One family-crafting making project that Coneway teaches involves tissue paper glued to mason jars become candle holders and gifts to give during the holidays.
In Conway’s classes, which include collage and clay labyrinth making, students aren taught to use art as a form of meditation. “I also encourage students to find materials in nature like leaves or branches, said Coneway who teachers classes and workshops in Mount Vernon, Alexandria and Great Falls. “My own family made garland out of papers and other decorations with natural items we found in our backyard.”

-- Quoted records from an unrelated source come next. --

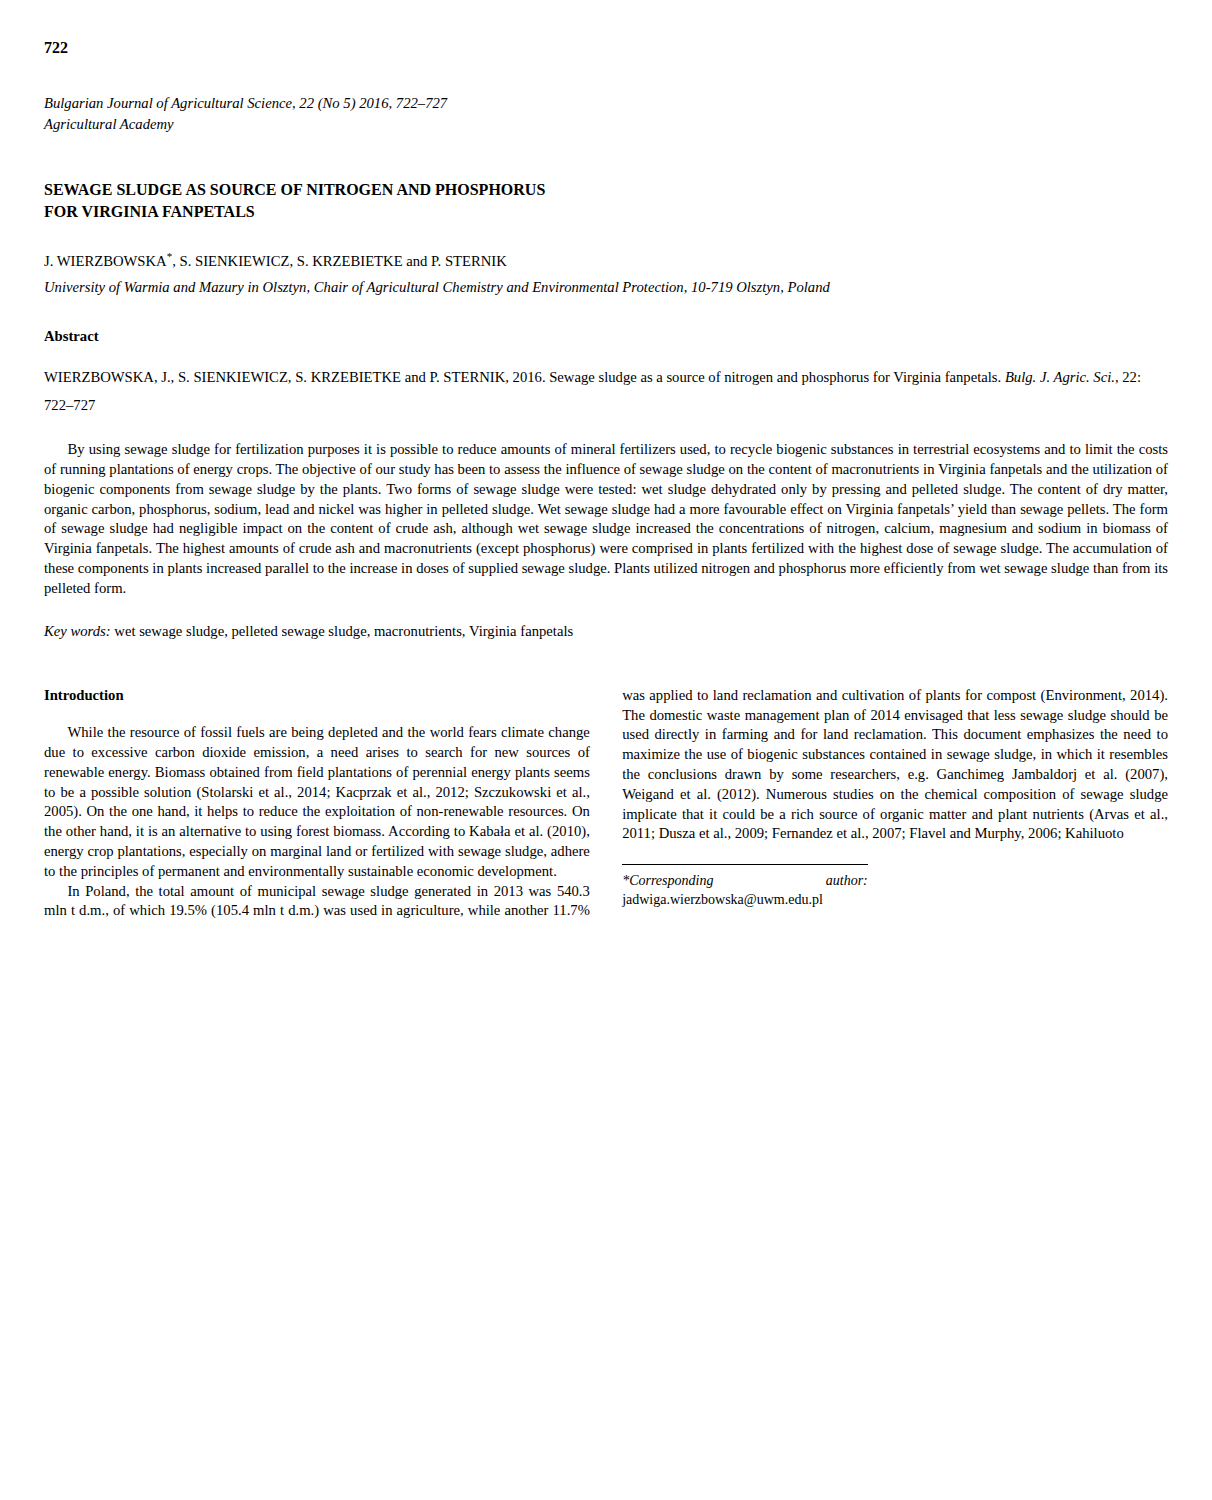722
Bulgarian Journal of Agricultural Science, 22 (No 5) 2016, 722–727
Agricultural Academy
Sewage sludge as source of nitrogen and phosphorus
for Virginia fanpetals
J. WIERZBOWSKA*, S. SIENKIEWICZ, S. KRZEBIETKE and P. STERNIK
University of Warmia and Mazury in Olsztyn, Chair of Agricultural Chemistry and Environmental Protection, 10-719 Olsztyn, Poland
Abstract
WIERZBOWSKA, J., S. SIENKIEWICZ, S. KRZEBIETKE and P. STERNIK, 2016. Sewage sludge as a source of nitrogen and phosphorus for Virginia fanpetals. Bulg. J. Agric. Sci., 22: 722–727
By using sewage sludge for fertilization purposes it is possible to reduce amounts of mineral fertilizers used, to recycle biogenic substances in terrestrial ecosystems and to limit the costs of running plantations of energy crops. The objective of our study has been to assess the influence of sewage sludge on the content of macronutrients in Virginia fanpetals and the utilization of biogenic components from sewage sludge by the plants. Two forms of sewage sludge were tested: wet sludge dehydrated only by pressing and pelleted sludge. The content of dry matter, organic carbon, phosphorus, sodium, lead and nickel was higher in pelleted sludge. Wet sewage sludge had a more favourable effect on Virginia fanpetals’ yield than sewage pellets. The form of sewage sludge had negligible impact on the content of crude ash, although wet sewage sludge increased the concentrations of nitrogen, calcium, magnesium and sodium in biomass of Virginia fanpetals. The highest amounts of crude ash and macronutrients (except phosphorus) were comprised in plants fertilized with the highest dose of sewage sludge. The accumulation of these components in plants increased parallel to the increase in doses of supplied sewage sludge. Plants utilized nitrogen and phosphorus more efficiently from wet sewage sludge than from its pelleted form.
Key words: wet sewage sludge, pelleted sewage sludge, macronutrients, Virginia fanpetals
Introduction
While the resource of fossil fuels are being depleted and the world fears climate change due to excessive carbon dioxide emission, a need arises to search for new sources of renewable energy. Biomass obtained from field plantations of perennial energy plants seems to be a possible solution (Stolarski et al., 2014; Kacprzak et al., 2012; Szczukowski et al., 2005). On the one hand, it helps to reduce the exploitation of non-renewable resources. On the other hand, it is an alternative to using forest biomass. According to Kabała et al. (2010), energy crop plantations, especially on marginal land or fertilized with sewage sludge, adhere to the principles of permanent and environmentally sustainable economic development.
In Poland, the total amount of municipal sewage sludge generated in 2013 was 540.3 mln t d.m., of which 19.5% (105.4 mln t d.m.) was used in agriculture, while another 11.7% was applied to land reclamation and cultivation of plants for compost (Environment, 2014). The domestic waste management plan of 2014 envisaged that less sewage sludge should be used directly in farming and for land reclamation. This document emphasizes the need to maximize the use of biogenic substances contained in sewage sludge, in which it resembles the conclusions drawn by some researchers, e.g. Ganchimeg Jambaldorj et al. (2007), Weigand et al. (2012). Numerous studies on the chemical composition of sewage sludge implicate that it could be a rich source of organic matter and plant nutrients (Arvas et al., 2011; Dusza et al., 2009; Fernandez et al., 2007; Flavel and Murphy, 2006; Kahiluoto
*Corresponding author: jadwiga.wierzbowska@uwm.edu.pl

Fresh mixed evergreen, berries and pine cones tied with a ribbon, were the materials used in a wreath-making class at Falls Church Arts, said Barb Cram, president of the organization. “We’re [also] offering a holiday-themed collage class,” said she said. “We have folks in their own classes like Abstract Expressionism, (or process painting) and watercolor do their own painting of [holiday] subject matter as well.”
Creating art is a form of self-expression which can lead to self-awareness and a connection to others, two practices which are particularly important during times of stress, like the holiday season. “As a lifelong artist [and] educator, I love hearing stories about students who participate in … a holiday arts fundraiser [or] exhibition,” said David Epstein, dean of NOVAarts, the arts program at Northern Virginia Community College. “This shows the impact of the arts and the reach it has in our communities. The arts connects us to our human spirit and brings people together.”
Even those who are not professionally trained artists can benefit from using art as a distraction from the chaotic or less-than-merry aspects or the holiday season, advises Coneway. “Creative practice opens up spaces to live together with uncertainty and vulnerability and to connect through allowing ourselves to be seen and heard,” she said.